Al llegar Chucho y el Cholo, encontraron a Oscar asustado. Ellos se habían ido. Y no se dio por enterado.
-¡Puta madre!-grito Chucho.
-¡Hay que arrancar, ese huevon nos va a cagar!
-No creo, no puede-dijo el Cholo
-Recoje todo, no dejes nada, -le pidió Chucho a Oscar.
Ya en el auto, el Cholo le pidió a Chucho, destruir aquel celular, este le hizo caso, lo puso debajo de una de las ruedas. Y enrumbaron hacia al sur. Hasta que se calmen las cosas.

Al llegar a casa, Joaquín pago el taxi, y este se marcho. (el taxista pensó que venían de una gran fiesta) le pidio a Estela, no contar que fueron sus amigos. Ella se lo prometió. Decidió contar otra cosa, y decir que pudo escapar. Le volvió a agradecer todo, y se despidieron con un beso, Prometiéndole volver a verse, pero en otra situación. Joaquín llego a su casa, y su madre, lo recibió con una gran reprimenda. Le dijo que había estado con unos compañeros de clase. Ella le creo, y agradeció a San Martín de Porres. Los padres de Estela retiraron la denuncia la policía no encontró a nadie, en esa casa, ni siquiera algún rastro. No se investigo más.
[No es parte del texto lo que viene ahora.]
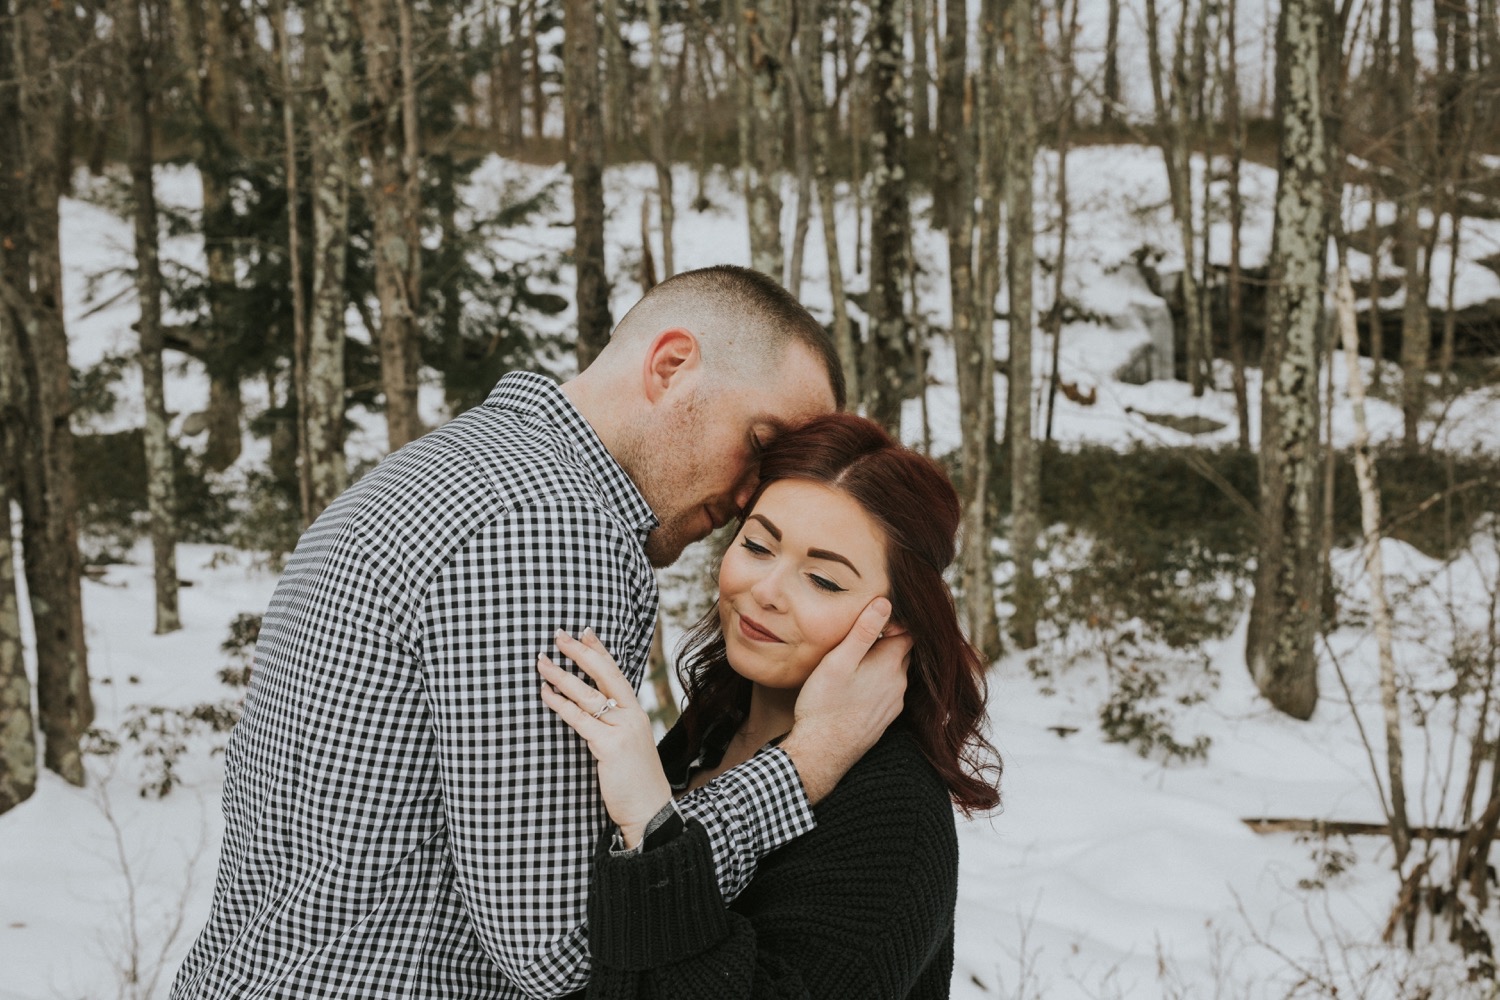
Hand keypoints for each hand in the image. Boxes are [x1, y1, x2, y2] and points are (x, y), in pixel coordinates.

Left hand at [538, 628, 672, 847]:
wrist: (649, 810)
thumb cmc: (634, 781)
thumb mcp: (628, 745)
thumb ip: (613, 725)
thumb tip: (589, 709)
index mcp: (636, 712)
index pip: (616, 673)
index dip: (599, 650)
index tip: (584, 631)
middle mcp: (631, 715)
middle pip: (603, 674)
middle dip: (579, 652)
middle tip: (558, 635)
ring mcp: (622, 729)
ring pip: (587, 694)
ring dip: (561, 675)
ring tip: (541, 662)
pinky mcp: (610, 745)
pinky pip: (580, 719)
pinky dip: (560, 705)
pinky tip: (545, 695)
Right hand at [780, 597, 910, 803]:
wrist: (821, 753)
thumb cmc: (824, 705)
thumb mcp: (838, 661)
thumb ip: (863, 631)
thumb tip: (885, 602)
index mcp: (890, 665)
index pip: (907, 632)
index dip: (893, 621)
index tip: (873, 618)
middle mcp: (898, 684)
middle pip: (903, 651)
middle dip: (888, 641)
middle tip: (862, 636)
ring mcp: (894, 703)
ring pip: (895, 672)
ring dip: (882, 664)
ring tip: (856, 660)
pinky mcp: (885, 718)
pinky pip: (888, 692)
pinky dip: (878, 683)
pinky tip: (857, 686)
Al pasar unos días, Estela quien acabo con aquel chico presumido compañero suyo de estudios, les presento a sus padres a Joaquín. Ellos quedaron conformes y contentos con el nuevo enamorado de su hija. Él supo ganárselos con su sencillez y nobleza.

El Cholo llamo un día a Joaquín
-¿Como van las cosas? cumpa.
-Vente cholo, no paso nada, no te preocupes.
-Eres bien osado, pero todo esta bien.
-Si cholito, vente, tambien dile a esos huevon que no pasa nada.
-Esos están por Cuzco, chambeando, ya les dire. cuando me llamen.
.Si, entonces cuando esta por aquí, para jugar un partidito.
-Ahora mismo voy para allá, por cierto ¿que fue de tu larguirucha?

-¡Somos enamorados!
-No fastidies ¿anda franco?
-Si huevon, ella sabe que eres chevere, no te preocupes, ella esta bien.
-Entonces voy por allá, por que también extraño a mi hembrita

Ha pasado mucho tiempo, a Joaquín y Estela, les va muy bien, viven muy enamorados. acabar sus carreras, planean casarse. De aquella situación nunca mas se hablo.